Matthew Bartholemew is inciting comment from his fellows at Michaelhouse in Cambridge. It has long been suspected that he has tender feelings for Matilde, the head of the local prostitute's guild, but now he's been spending every night in her house, not leaving until after sunup. As all Michaelhouse scholars are supposed to be celibate this is leaving him open to censure from his fellows, but none of them can really get on their high horse to tell him he's doing wrong, for none of them is as pure as the driven snow.
Matt's canon, Brother Michael, is getting seriously annoyed with Matthew. A visitor to the city was killed, but because Matthew couldn't be found, Michael had to go with another Physician-teacher from Michaelhouse, and he certainly wasn't up to Matthew's skill at Anatomizing or investigation into the causes of Death. He didn't even want to touch the body, although eventually, he determined the death to have been from a fever. Now, though, another man has been killed in the same house, and this one was undoubtedly murdered- he has a knife driven into his back.
But all too soon, Matthew realizes that the knife in his back wasn't what killed him. He was bled out through a gash in one wrist, and the knife driven into his back to divert attention away from the true cause of death. Suspicion naturally falls on those sharing the house with the man, three merchants from Oxford, who are in town supposedly for business, but it soon comes out that they are there to find and track down a murderer. During the student riots in Oxford on St. Scholastica's Day in November, one of their number was struck down and killed, and his killer was heard to say that he would be returning to College in Cambridge.
His widow, apparently a formidable woman, made them swear to track down her husband's killer. All three of the merchant's promised, but only one of them really wants to try and find the killer, the other two are there because the third hectored them into it, and he's only doing it in hopes of being made guildmaster in the upcoming elections. Brother Michael takes offense at their task and says that if anyone is to find the killer, it will be him, and they reluctantly agree to do the job. But do they have any intention of living up to their side of the bargain and leaving the case alone?
Also in the house are teachers and academics from Matt's old school in Oxford, including his mentor and another physician who invented a set of metal teeth that he rented out to scholars who had lost their own in order to allow them to eat meat. But the metal teeth, shared out and not well cleaned by either renters or inventor, were responsible for a death by infection by one of its users, and when Matthew told the man so, a feud was born. When the teeth disappeared, the other physician accused Matthew of taking them and blamed him- and does still. The scholars are there for two reasons- in one, to escape the continuing chaos and danger of Oxford, and to look into the behavior of two tenants on their land, who they suspect of defrauding the college. For the house and property belongs to their colledge in Oxford, and they came to set things aright. But the death of a second of their number makes them think that perhaps Cambridge isn't as safe as Oxford after all.
As Matthew battles fatigue from his nightly visits to Matilde, who he will not give up, he and Michael investigate the deaths and look for the killer or killers of both victims. But hidden secrets and horrible murder hide everywhere in Cambridge, and this time, Michael and Matthew will be fighting for more than just their own lives, but also for Matthew's reputation, And Matthew has to decide if his love for Matilde is worth giving up his teaching career and the stipend he gets for just teaching his students. But will he and Matilde survive his latest case, or will this one be the end of all of them?
I've read Susannah Gregory's series ever since the first novel, "A Plague on Both Your Houses". Matthew is a most informed medieval doctor, with much of his learning depending on Moslem writings and teachings rather than the sometimes silly requirements of medieval medicine of the time.
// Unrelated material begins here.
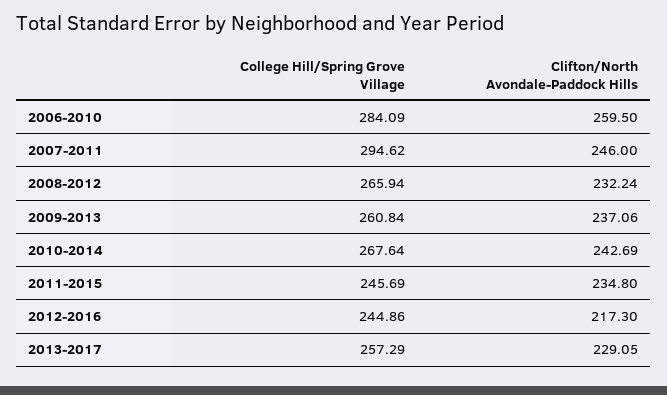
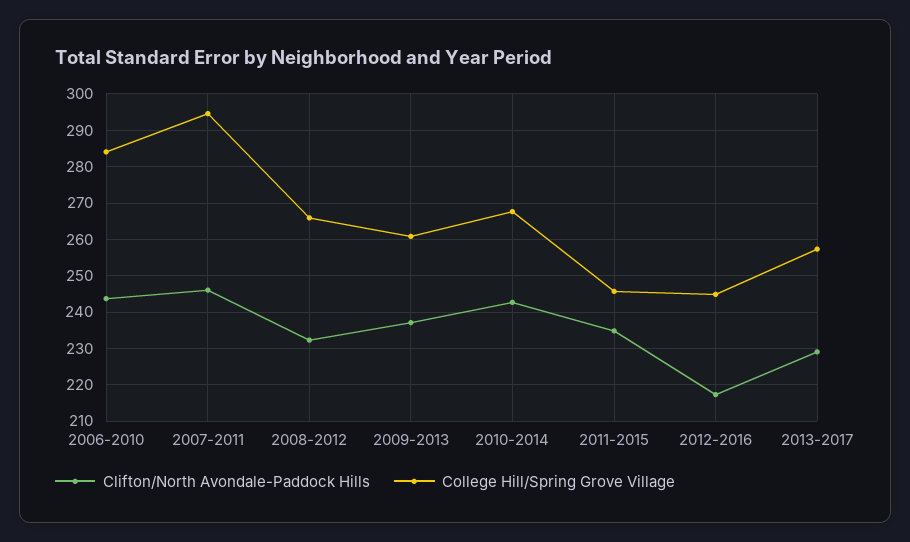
Clifton/North Avondale-Paddock Hills, 2006-2010: 259.5 -> 244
Astrology and Horoscopes were seriously used in medicine, and Matthew comes closest to modern medicine and attitudes among all his fellow physicians. It's almost unmedieval, but in the context of the story, he appears the least prejudiced and backwards of all his colleagues.
And his nearly modern ideas on medicine allow him to see what his colleagues do not, but he's not without fault, something that has disastrous effects on his relationship with Matilde at the end of this particular story. And though there is a definite salacious slant to the comments about him and Matilde early in the story, he and she aren't slaking their lust for each other in bed. There is a real and good excuse for him to be there and keep the real story secret.
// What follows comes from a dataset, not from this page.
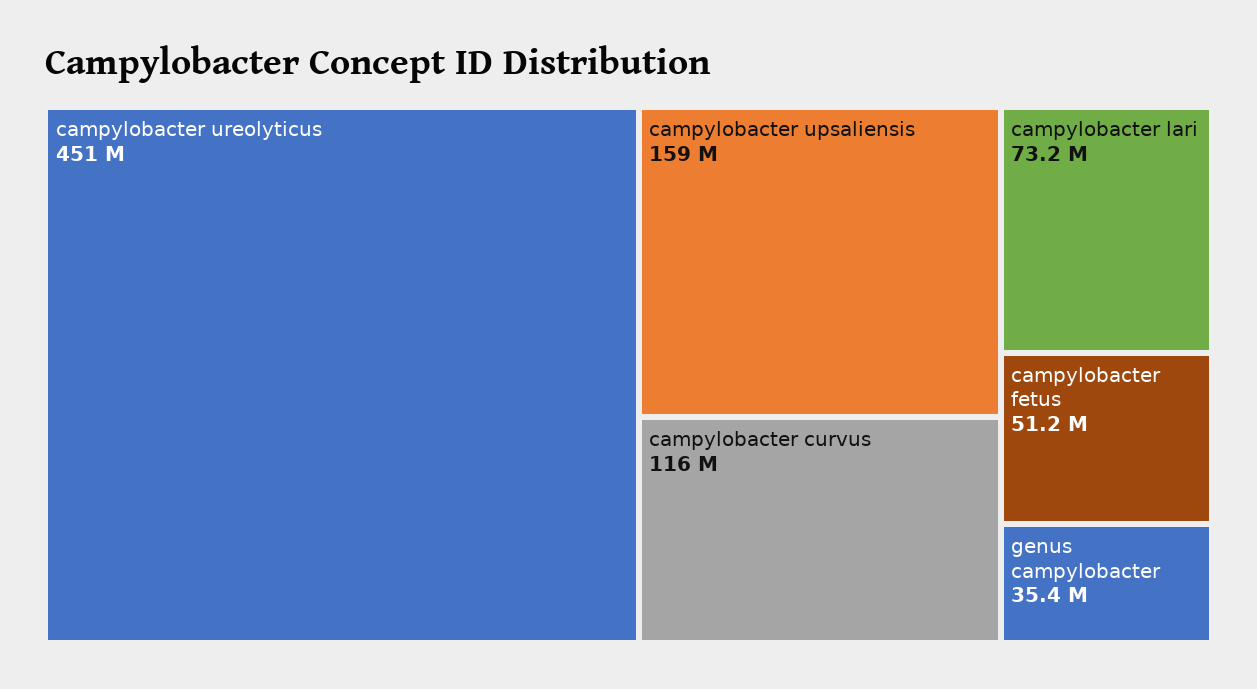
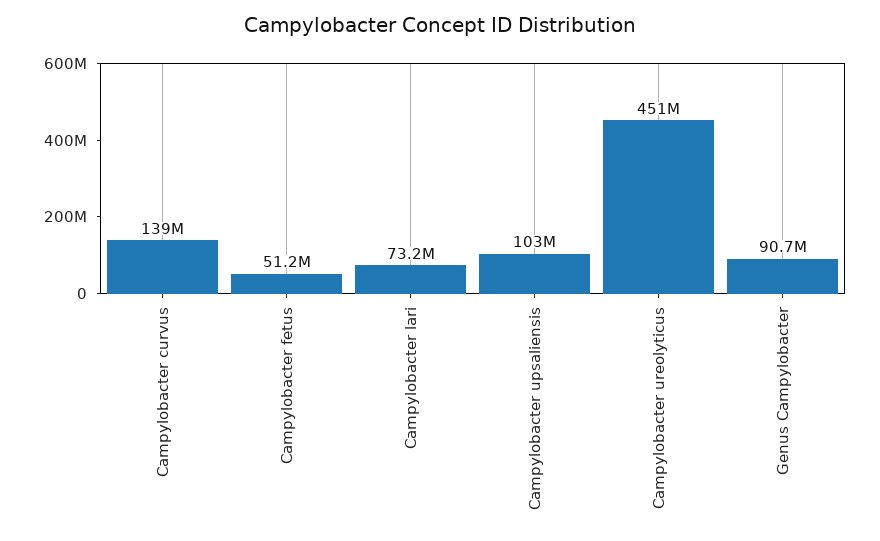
campylobacter upsaliensis: 159000000 -> 103000000
campylobacter curvus: 116000000 -> 139000000
genus campylobacter: 35400000 -> 90700000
I found this story intriguing, and it mirrored another book that I had read featuring a female scholar masquerading as a man to get an education and use her mind, but that story didn't have quite such a good ending as this one did, with the other story having her be found out and put to death for being unnatural and harboring ideas above her station. (How dare a woman want to use her mind! Shock! Horror! Oh no!) Yeah, it sucks, but that was medieval life for you.
This was a pleasant change from that book, even if the ending was quite different, and the story amused and entertained in equal amounts, while the ending was quite thrilling and at points the story horrified me (being left to drown in a well would suck donkey livers). I recommend this series about a very different detective team that complement each other well and mine a vein of medieval history that is sadly overlooked- that of medieval medicine and colleges. The wealth of period details make this series better than most and bring out what it must have been like to live back then without drowning you in boring description. Highly recommended.